The Japanese have to be aware all the time of those around them, those in their group. This is of fundamental importance and failure will lead to being put outside the group, the greatest fear in Japan. So while they walk in the street, it is not really a time to pay so much attention; it is down-time so to speak.

I was once walking along with a young lady who was carrying an umbrella, she unintentionally whacked several people with it. Neither they nor she said anything about it.

Feb. 11 2009 05:17 AM

Item 1: the toilets here in the US are like outhouses with splintered toilet seats by comparison to Japanese ones

Item 2: One of the wisest comments I heard about Japanese culture was in response to a comment by a tourist that "The Japanese are all so nice." "No" replied the long term Tokyo resident - "Some are nice, but nearly all are merely polite." (Because of strong social norms and expectations.)

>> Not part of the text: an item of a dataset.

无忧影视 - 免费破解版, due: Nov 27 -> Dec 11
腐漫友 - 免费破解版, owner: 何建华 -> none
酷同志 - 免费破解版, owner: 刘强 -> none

Item 3. I used to cross Shibuya twice every day. I miss the "being in a school of fish" feeling sometimes.

Nov. 26 2008 10:58 PM
Allan Murphy

Item 1 - there's a good story for you to do on Japanese high-tech toilets. There's often a control panel like on Star Trek's Enterprise; many options. When you stand up, the flushing is automatic.

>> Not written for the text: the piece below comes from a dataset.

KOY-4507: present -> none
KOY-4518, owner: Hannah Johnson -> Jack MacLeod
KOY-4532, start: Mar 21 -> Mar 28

Item 2 - There are a lot of "helpful" signs in Japan. Many treat the train passenger or pedestrian as an idiot - and there is little or no enforcement. Lots of young people sit in the "silver seats", reserved for the elderly, and pretend to be asleep. I have a collection of photographs of bicycles parked in the "no bicycle parking" zone. When you understand more about Japan, you will realize that signs are a substitute for personal interaction / confrontation which the Japanese dislike.

Item 3 - Shibuya kosaten (crossing) is a trying experience; quite remarkable. The You Tube video does not do it "justice" at all. Typically it is a surge of people in all directions. The Starbucks at the north side of the crossing is the busiest in the world. In Tokyo, Shibuya is popular solely because it is popular.